[Task instructions]:
Return each of the records below character for character, with no changes.
(Supplied entries begins)
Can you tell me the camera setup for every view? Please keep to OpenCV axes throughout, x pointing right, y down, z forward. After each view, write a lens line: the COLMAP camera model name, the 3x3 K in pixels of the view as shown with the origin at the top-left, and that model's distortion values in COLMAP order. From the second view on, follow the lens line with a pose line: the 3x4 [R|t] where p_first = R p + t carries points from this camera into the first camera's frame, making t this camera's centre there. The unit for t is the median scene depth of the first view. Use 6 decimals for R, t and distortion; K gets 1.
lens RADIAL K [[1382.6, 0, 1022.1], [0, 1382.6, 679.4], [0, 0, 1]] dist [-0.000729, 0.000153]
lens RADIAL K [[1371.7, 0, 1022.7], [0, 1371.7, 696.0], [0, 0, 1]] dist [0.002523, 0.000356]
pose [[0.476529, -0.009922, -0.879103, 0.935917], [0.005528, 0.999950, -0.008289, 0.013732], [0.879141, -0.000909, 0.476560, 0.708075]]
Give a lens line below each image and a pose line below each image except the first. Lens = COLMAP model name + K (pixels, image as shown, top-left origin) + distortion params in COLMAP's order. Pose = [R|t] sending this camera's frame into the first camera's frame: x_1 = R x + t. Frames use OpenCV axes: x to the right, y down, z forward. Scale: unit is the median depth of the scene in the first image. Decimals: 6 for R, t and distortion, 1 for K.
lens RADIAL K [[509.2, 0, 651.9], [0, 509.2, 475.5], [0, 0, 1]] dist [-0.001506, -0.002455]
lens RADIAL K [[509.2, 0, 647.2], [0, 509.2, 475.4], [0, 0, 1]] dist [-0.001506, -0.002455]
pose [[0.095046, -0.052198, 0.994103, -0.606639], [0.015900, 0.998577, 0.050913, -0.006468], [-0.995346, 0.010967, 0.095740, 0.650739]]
(Supplied entries ends)
[Completed exercise]:
Can you tell me the camera setup for every view? Please keep to OpenCV axes throughout, x pointing right, y down, z forward. After each view, write a lens line: the COLMAP camera model name, the 3x3 K in pixels of the view as shown with the origin at the top-left, and that model's distortion values in COLMAP order. From the second view on, follow the lens line with a pose line: the 3x4 [R|t] where p_first = R p + t carries points from this camera into the first camera's frame, making t this camera's centre there. The unit for t is the median scene depth of the first view. Use 6 decimals for R, t and distortion; K gets 1.
lens RADIAL K [[1382.6, 0, 1022.1], [0, 1382.6, 679.4], [0, 0, 1]] dist [-0.000729, 0.000153]
lens RADIAL K [[1371.7, 0, 1022.7], [0, 1371.7, 696.0], [0, 0, 1]] dist [0.002523, 0.000356]
pose [[0.476529, -0.009922, -0.879103, 0.935917], [0.005528, 0.999950, -0.008289, 0.013732], [0.879141, -0.000909, 0.476560, 0.708075]]
Give a lens line below each image and a pose line below each image except the first. Lens = COLMAP model name + K (pixels, image as shown, top-left origin) + distortion params in COLMAP's order. Pose = [R|t] sending this camera's frame into the first camera's frame: x_1 = R x + t. Frames use OpenCV axes: x to the right, y down, z forward. Scale: unit is the median depth of the scene in the first image. Decimals: 6 for R, t and distortion, 1 for K.
lens RADIAL K [[509.2, 0, 651.9], [0, 509.2, 475.5], [0, 0, 1]] dist [-0.001506, -0.002455]
lens RADIAL K [[509.2, 0, 647.2], [0, 509.2, 475.4], [0, 0, 1]] dist [-0.001506, -0.002455]
pose [[0.095046, -0.052198, 0.994103, -0.606639], [0.015900, 0.998577, 0.050913, -0.006468], [-0.995346, 0.010967, 0.095740, 0.650739]]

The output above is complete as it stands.